Children aged under 3 years may not be that aware of the meaning of death but they do still pick up on emotions. It is important to be mindful of what we say around young children. They may show us their confusion or uncertainty through their behaviour rather than by asking questions as an older child would. They may have more tantrums, cry more, seem angry or withdraw a little. What to do –

– Try and keep routines and rhythms consistent for young children so they feel the reassurance of life continuing

– Understand there is a valid reason for their increased emotions, clinginess or tantrums, and increase our responsiveness, love, nurture and reassurance

Around 3 years of age children become more consciously aware of what is going on and they may start asking questions such as “where have they gone?” and “what is death?” They may also start role playing about death to help them process their understanding and their feelings around it. This can be hard to witness but it is a normal and healthy way for children to process their experiences. What to do –

– Be honest about what you personally believe because this will be authentic for children. For example if you have a faith and believe in an afterlife, talk to children about this. If you don’t, you can say something like, “When someone dies it means their body doesn’t work any more, they are no longer able to breathe, walk or talk. It means they can’t come back.” This might sound scary but honesty is actually far more reassuring than false hope or confusion

– Reassure them they can ask you questions as many times as they want to – and keep answering them for as long as they need you to.

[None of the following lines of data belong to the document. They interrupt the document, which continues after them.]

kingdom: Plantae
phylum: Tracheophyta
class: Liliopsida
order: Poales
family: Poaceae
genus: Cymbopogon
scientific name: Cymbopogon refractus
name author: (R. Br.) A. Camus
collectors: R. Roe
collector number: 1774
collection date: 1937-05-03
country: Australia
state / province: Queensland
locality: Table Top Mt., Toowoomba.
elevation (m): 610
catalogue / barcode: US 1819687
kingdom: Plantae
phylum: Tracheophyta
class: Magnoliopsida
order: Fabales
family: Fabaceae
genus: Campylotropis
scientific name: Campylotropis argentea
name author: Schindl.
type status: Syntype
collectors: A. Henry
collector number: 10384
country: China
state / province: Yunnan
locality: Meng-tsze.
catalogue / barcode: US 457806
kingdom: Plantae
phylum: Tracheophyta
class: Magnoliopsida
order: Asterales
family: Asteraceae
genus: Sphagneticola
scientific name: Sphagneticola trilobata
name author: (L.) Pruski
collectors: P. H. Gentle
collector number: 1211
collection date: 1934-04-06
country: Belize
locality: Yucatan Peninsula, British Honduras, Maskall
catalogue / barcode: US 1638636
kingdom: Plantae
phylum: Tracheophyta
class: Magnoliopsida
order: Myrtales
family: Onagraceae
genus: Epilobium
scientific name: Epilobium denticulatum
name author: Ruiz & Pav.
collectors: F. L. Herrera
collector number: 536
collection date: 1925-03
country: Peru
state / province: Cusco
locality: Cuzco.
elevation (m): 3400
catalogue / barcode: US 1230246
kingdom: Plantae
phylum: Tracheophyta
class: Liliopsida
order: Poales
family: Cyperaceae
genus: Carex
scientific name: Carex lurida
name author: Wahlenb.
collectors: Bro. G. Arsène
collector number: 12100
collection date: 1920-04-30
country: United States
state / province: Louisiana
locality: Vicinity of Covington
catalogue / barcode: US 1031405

– Use real words like “died” and “death” rather than “gone to a better place” or “passed away” – it prevents unnecessary confusion and distress.

– Use books such as “Badger’s Parting Gifts” and “The Day the Sea Went Out and Never Come Back” to support their understanding.

– Keep focusing on feeling regulation and supporting their big emotions when they appear.

Between 5 and 7 years of age children start to have more understanding of what death really means. They will need similar explanations as younger children aged 3-5 years and will probably need to continue asking questions to clarity their understanding and for reassurance. They will want to know what you believe, and will also be curious about different beliefs around death. They may show their confusion or distress through behaviour regressions. What to do –

– Answer their questions as often as needed and as honestly as possible, keeping information age appropriate

– Validate their feelings and support them in how they are feeling

– If you don’t have a particular faith or believe, you might want to explain, “No one really knows what happens when we die, but we do know it means the person is no longer in pain.” (For example after an illness).

– If they want to know what it is like to die, you could explain that some people who have had near death experiences have said it was actually quite a peaceful feeling.

Death is difficult to talk about because it brings home our own fears of losing loved ones and means we face our own mortality. The thing is, children are just looking for answers. They want to know what we believe, what we know, what we don’t know…so the best thing we can do is answer them honestly and authentically, and support their emotions with reassurance, love and understanding.